Another human being might be a priest or a doctor, but could
“ourselves” mean a room full of strangers? How
far does confidentiality go in a 12-step meeting? And are
we really empowered to forgive on behalf of victims we don’t
even know? And who are we to decide a killer is no longer
a threat?
Detective
Porfiry inviting Raskolnikov, the murderer in Dostoyevsky's
“Crime and Punishment, " to confess, said “it
will be infinitely better for you.” But there was
a little matter of expiating the crime with a few years
exile in Siberia.
Raskolnikov
experienced the redemptive love of Sonya, as well as the
understanding of the detective who trapped him for his own
good. Sonya was willing to go with him to Siberia, but she
never suggested that his solution was to hide his crime.
"Go to the crossroads, " she told him, “bow
down before the people, and kiss the ground, because you
are guilty before them, and say aloud to all the world,
' I am a murderer! ' "
She
does not tell Raskolnikov to say it to a group assured that
his secrets will be kept. She says "to all the world.”
Let’s hope Scott’s not still a danger to others,
but who am I to decide, particularly when justice these
days seems to be as much a matter of popularity or social
prestige as of guilt or innocence. When was the last time
a rich man was executed?
For
decades Klansmen walked out of Southern courtrooms with
smirks on their faces, after justice was not done. Do we
give the same blessing to those crimes we do not report?
What right does a killer have to expect us to keep his secret?
Recently in a Kansas City suburb at least a dozen teenagers
kept the secret of a classmate who had been involved in
a murder. All knew, none told….as if they were sworn
to the Mafia code. And a friend told me he had not reported
being mugged because he was afraid of retaliation.
"I
don’t owe it to society to get myself killed,”
he said.
“But
you are society,” I said. “If everyone makes
that decision, we have anarchy. "
Perhaps
we don’t care enough about the victims - including
Scott’s nameless girlfriend, dead for nearly two decades.
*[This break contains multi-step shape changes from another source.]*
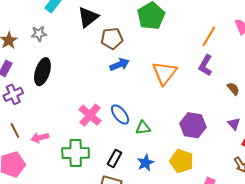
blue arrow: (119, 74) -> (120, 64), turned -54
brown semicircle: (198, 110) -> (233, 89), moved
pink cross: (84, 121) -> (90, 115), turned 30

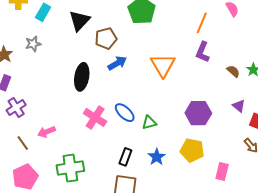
black ellipse: (42, 72) -> (82, 77), moved
pink arrow: (40, 138) -> (47, 132), moved
green cross: (76, 153) -> (70, 168), moved

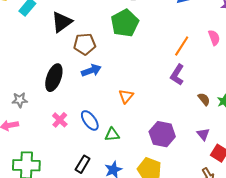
gray star: (33, 44) -> (20, 100), moved
orange triangle: (163, 65) -> (126, 96), moved, size x0.6
pink cross: (95, 117) -> (60, 120), size x0.7

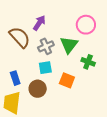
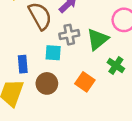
cyan square: (45, 68) -> (53, 53), moved

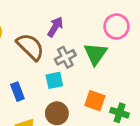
blue rectangle: (23, 64) -> (17, 92), moved
green cross: (116, 65) -> (120, 113), moved

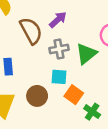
cyan square: (54, 80) -> (59, 77), moved

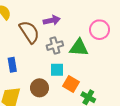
purple arrow: (58, 20) -> (52, 20), turned 35
green triangle: (86, 54) -> (79, 48), turned 48

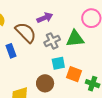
blue rectangle: (12, 65) -> (11, 51), moved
A minister has told me how he handles confessions like Scott’s,
He offers to go with the confessor to the authorities, to
stand by him as he accepts accountability. A 47-year-old
friend of mine was provoked into a fit of weeping and a
call to her daughter, who hangs out with drug people, after
I told her about Scott’s confession. “That could
happen to her, " she said. "I could get a phone
call at any moment saying that’s just what happened
to her.”
Maybe
we are so far down the road of contempt for ourselves and
the earth that we listen with benumbed fascination, then
share our own confessions with the dreamy confidence that
no one will really take them seriously. Porfiry and Sonya
no longer live among us and we are not obliged to accept
Siberian exile, though it might restore sanity.